### Problem
How do the lines read from the one holding "magos de oriente" through the last line of the listing? Set them down exactly, pictures omitted.

### Data for this exercise
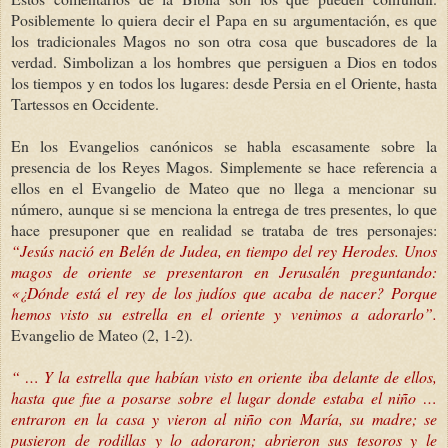
Posiblemente lo quiera decir el Papa en su argumentación, es que
los tradicionales Magos no son otra cosa que buscadores de la
verdad. Simbolizan a los hombres que persiguen a Dios en todos
los tiempos y en todos los lugares: desde Persia en el Oriente, hasta
Tartessos en Occidente.
En los Evangelios canónicos se habla escasamente sobre la
presencia de los Reyes Magos. Simplemente se hace referencia a
ellos en el Evangelio de Mateo que no llega a mencionar su
número, aunque si se menciona la entrega de tres presentes, lo que
hace presuponer que en realidad se trataba de tres personajes:
“Jesús nació en Belén de Judea, en tiempo del rey Herodes. Unos
magos de oriente se presentaron en Jerusalén preguntando:
«¿Dónde está el rey de los judíos que acaba de nacer? Porque
hemos visto su estrella en el oriente y venimos a adorarlo”.
Evangelio de Mateo (2, 1-2).
“ … Y la estrella que habían visto en oriente iba delante de ellos,
hasta que fue a posarse sobre el lugar donde estaba el niño …
entraron en la casa y vieron al niño con María, su madre; se
pusieron de rodillas y lo adoraron; abrieron sus tesoros y le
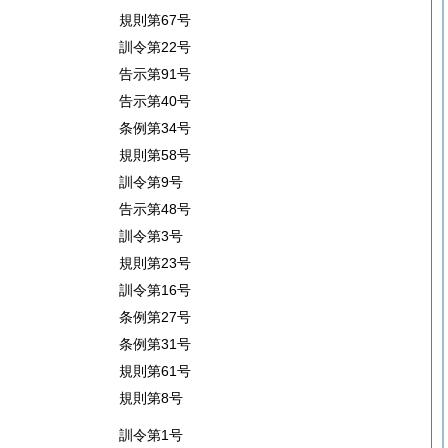
規則第67号
訓令第22号
告示第91号
告示第40号
条例第34号
規則第58号
訓令第9号
告示第48号
訓令第3号
規則第23号
訓令第16号
条例第27号
条例第31号
規則第61号
規則第8号
訓令第1号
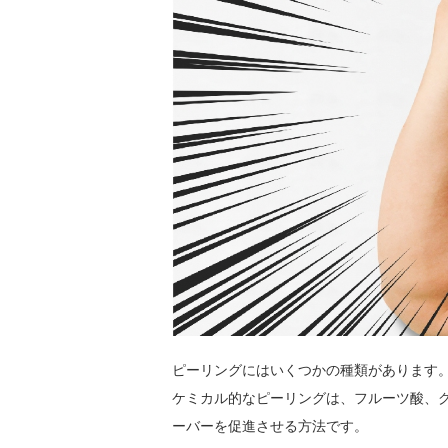
ピーリングにはいくつかの種類があります
ケミカル的なピーリングは、フルーツ酸、
ーバーを促進させる方法です。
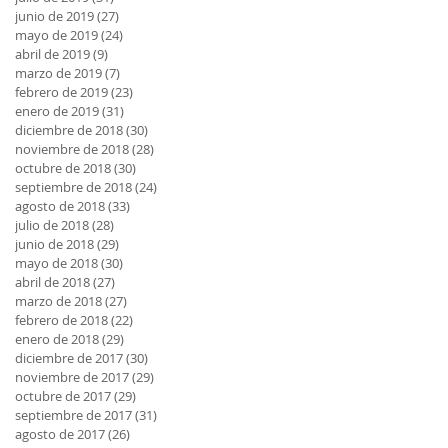
junio de 2019
(27)
27 entradas
mayo de 2019
(24)
24 entradas
abril de 2019
(9)
9 entradas
marzo de 2019
(7)
7 entradas
febrero de 2019
(23)
23 entradas
enero de 2019
(31)
31 entradas
diciembre de 2018
(30)
30 entradas
noviembre de 2018
(28)
28 entradas
octubre de 2018
(30)
30 entradas
septiembre de 2018
(24)
24 entradas
agosto de 2018
(33)
33 entradas
julio de 2018
(28)
28 entradas
junio de 2018
(29)
29 entradas
mayo de 2018
(30)
30 entradas
abril de 2018
(27)
27 entradas
marzo de 2018
(27)
27 entradas
febrero de 2018
(22)
22 entradas
enero de 2018
(29)
29 entradas
diciembre de 2017
(30)
30 entradas
noviembre de 2017
(29)
29 entradas
octubre de 2017
(29)
29 entradas
septiembre de 2017
(31)
31 entradas
agosto de 2017
(26)
26 entradas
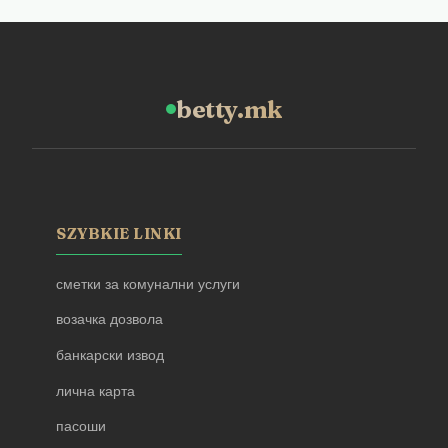
betty.mk
SZYBKIE LINKI
сметки за комунални услуги
возачка дозвола
банкарски извод
лична карта
пасоши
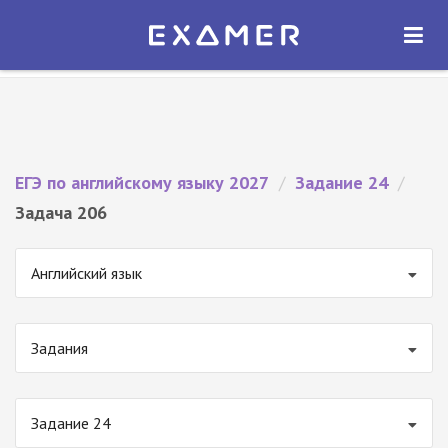
Экзамер — ЕГЭ 2027
×
ОТКРЫТЬ
Экзамер
Бесплатно - В Google Play
ЕГЭ по английскому языку 2027
/
Задание 24
/
Задача 206
Английский язык
Задания
Задание 24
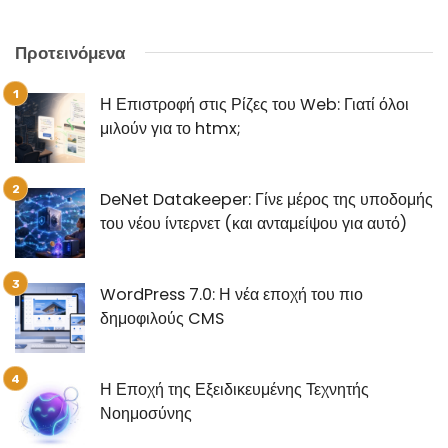
Προτεινόμενα
Η Επιστροφή στις Ρίζες του Web: Γιατί όλοι
μιλούν για το htmx;
DeNet Datakeeper: Γίνε μέρος της υποδομής
του νέου ίντερνετ (και ανταμείψου για αυτό)
WordPress 7.0: Η νέα εποχή του πιο
δημοφιλούς CMS
Η Εποχή της Εξειδικευμένης Τεχνητής
Νοημοσύνης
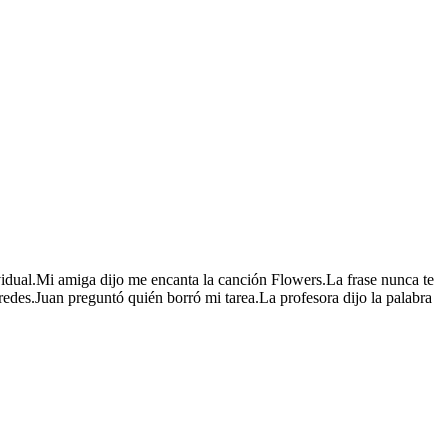
idual.
Mi amiga dijo me encanta la canción Flowers.
La frase nunca te
redes.
Juan preguntó quién borró mi tarea.
La profesora dijo la palabra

### Finished exercise
magos de oriente se presentaron en Jerusalén preguntando:
«¿Dónde está el rey de los judíos que acaba de nacer? Porque
hemos visto su estrella en el oriente y venimos a adorarlo”.
Evangelio de Mateo (2, 1-2).
“ … Y la estrella que habían visto en oriente iba delante de ellos,
hasta que fue a posarse sobre el lugar donde estaba el niño …
entraron en la casa y vieron al niño con María, su madre; se
pusieron de rodillas y lo adoraron; abrieron sus tesoros y le
規則第67号
訓令第22号
告示第91号
告示第40号
条例第34号
規則第58号
訓令第9号
告示第48号
訓令第3号
規則第23号
訓令第16号
条例第27号
条例第31号
規則第61号
規則第8号
訓令第1号
ピーリングにはいくつかの種類があります
ケミカル的なピーリングは、フルーツ酸、
ーバーを促進させる方法です。
junio de 2019
(27)
27 entradas
mayo de 2019
(24)
24 entradas
abril de 2019
(9)
9 entradas
marzo de 2019
(7)
7 entradas
febrero de 2019
(23)
23 entradas
enero de 2019
(31)
31 entradas
diciembre de 2018
(30)
30 entradas
noviembre de 2018
(28)
28 entradas
octubre de 2018
(30)
30 entradas
septiembre de 2018
(24)
24 entradas
agosto de 2018
(33)
33 entradas
julio de 2018
(28)
28 entradas
junio de 2018
(29)
29 entradas
mayo de 2018
(30)
30 entradas
abril de 2018
(27)
27 entradas
marzo de 2018
(27)
27 entradas
febrero de 2018
(22)
22 entradas
enero de 2018
(29)
29 entradas
diciembre de 2017
(30)
30 entradas
noviembre de 2017
(29)
29 entradas
octubre de 2017
(29)
29 entradas
septiembre de 2017
(31)
31 entradas
agosto de 2017
(26)
26 entradas
betty.mk
SZYBKIE LINKI
сметки за комунални услуги
возачка дозвола
банкарски извод
лична карта
пасоши
Экзамер — ЕГЭ 2027
×
ОТКРЫТЬ
Экзамер
Бесплатно - В Google Play
ЕГЭ по английскому языку 2027
/
Задание 24
/
Задача 206
Английский язык
Задания
Задание 24
Προτεινόμενα
Η Επιστροφή στις Ρίζες του Web: Γιατί όλοι
μιλούν για το htmx;
DeNet Datakeeper: Γίνε μέρος της υποδομής
του νέου ίντερνετ (και ανταμείψου για αυτό)
WordPress 7.0: Η νέα εποχή του πιο
δημοφιλούς CMS
Η Εποχή της Εξειδικευμένης Τεχνητής
Νοημοσύνης
idual.
Mi amiga dijo me encanta la canción Flowers.
La frase nunca te
redes.
Juan preguntó quién borró mi tarea.
La profesora dijo la palabra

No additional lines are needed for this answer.